The “great secular hope” was that religion would fade out of the political landscape, Spencer writes. But “the last 40 years have turned out somewhat different”, with the emergence of political Islam, the strength of Catholicism in central and south America and the explosion of Pentecostalism in the global south.

Even in the west, “Christian political leaders have hardly become less prominent over recent decades, and may, in fact, have become more so,” he says.

But Spencer told the Guardian: “There is no one size fits all, politically. You don’t find them clustering on the political spectrum.”

At the rightwing end were Thatcher and Reagan. At the other was Fernando Lugo, the president of Paraguay between 2008 and 2012, a prominent Catholic “bishop of the poor”, liberation theologist and part of a wave of leftwing leaders in Latin America.

There were also significant differences in the political contexts in which Christian politicians were operating, Spencer said. “There are places where you stand to make a lot of political capital by talking about your faith – such as the US or Russia.

“But in countries like the UK, Australia, Germany, France, where electorates are hyper-sceptical, politicians stand to lose political capital. No politician in the UK or France talks about their faith in order to win over the electorate.”

Blair’s communications chief Alastair Campbell famously warned a television interviewer against asking the then prime minister about his faith, saying: “We don’t do God.” He believed the British public was instinctively distrustful of religiously-minded politicians.

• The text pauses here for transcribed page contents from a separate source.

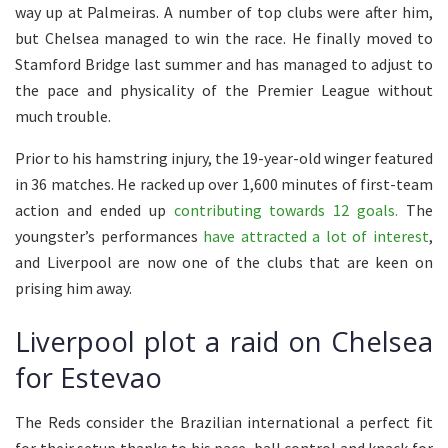
way up at Palmeiras. A number of top clubs were after him,
but Chelsea managed to win the race. He finally moved to
Stamford Bridge last summer and has managed to adjust to
the pace and physicality of the Premier League without
much trouble.
Prior to his hamstring injury, the 19-year-old winger featured
in 36 matches. He racked up over 1,600 minutes of first-team
action and ended up
contributing towards 12 goals.
The
youngster’s performances
have attracted a lot of interest
,
and Liverpool are now one of the clubs that are keen on
prising him away.
Liverpool plot a raid on Chelsea
for Estevao
The Reds consider the Brazilian international a perfect fit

After he left Downing Street, Blair spoke of the difficulties of talking about “religious faith in our political system. If you are in the American political system or others then you can talk about religious faith and people say ‘yes, that’s fair enough’ and it is something they respond to quite naturally. You talk about it in our system and, frankly, people do think you’re a nutter.”

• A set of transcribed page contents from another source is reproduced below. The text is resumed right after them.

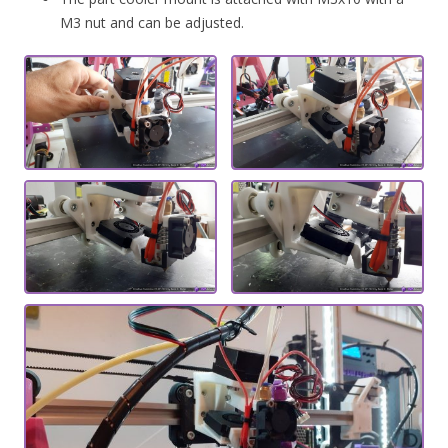
M3 nut and can be adjusted.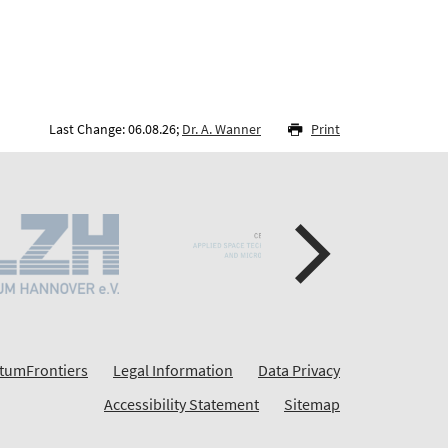
Last Change: 06.08.26;
Dr. A. Wanner
Print
tumFrontiers
Legal Information
Data Privacy
Accessibility Statement
Sitemap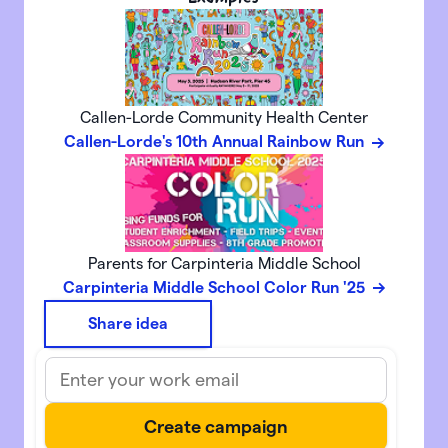
Callen-Lorde Community Health Center
Callen-Lorde's 10th Annual Rainbow Run
Parents for Carpinteria Middle School
Carpinteria Middle School Color Run '25
Share idea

Although Blair’s faith reportedly shaped all his key policy decisions in office, the same was not true of all politicians, said Spencer. “There are some politicians for whom faith has shaped politics, and others for whom you can be more confident that politics are shaping faith. Trump is an example of that,” he said.

According to the chapter on Trump – a late addition to the book – the president “is not known for his interest in theology, the church or religion. His statements about faith, not least his own faith, have been infrequent and vague. And yet, Trump is insistent that he believes in God, loves the Bible and has a good relationship with the church … Simply to dismiss Trump’s faith talk would be to dismiss Trump, and 2016 showed that that is a mistake”.

Leaders’ faith

Theresa May Daughter of an Anglican vicar, the British prime minister goes to church most Sundays and has said her Christian faith is “part of who I am and therefore how I approach things ... [it] helps to frame my thinking and my approach”.

Vladimir Putin The Russian president has increasingly presented himself as a man of serious personal faith, which some suggest is connected to a nationalist agenda. He reportedly prays daily in a small Orthodox chapel next to the presidential office.

Angela Merkel The German chancellor is a serious Christian believer but one whose faith is very private. “I am a member of the evangelical church. I believe in God and religion is also my constant companion, and has been for the whole of my life,” she told an interviewer in 2012.

Fernando Lugo The former president of Paraguay was also a prominent Catholic bishop, a champion of the poor and a leading advocate of liberation theology. He urged “defending the gospel values of truth against so many lies, justice against so much injustice, and peace against so much violence”.

Viktor Orbán A relatively recent convert to faith, the Hungarian prime minister frequently invokes the need to defend “Christian Europe” against Muslim migrants. “Christianity is not only a religion, but is also a culture on which we have built a whole civilisation,” he said in 2014.

Ellen Johnson Sirleaf The president of Liberia and a Nobel peace laureate, Sirleaf was brought up in a devout family and has frequently appealed for “God’s help and guidance” during her 10 years as head of state. In a 2010 speech, she described religion and spirituality as “the cornerstone of hope, faith and love for all peoples and races”.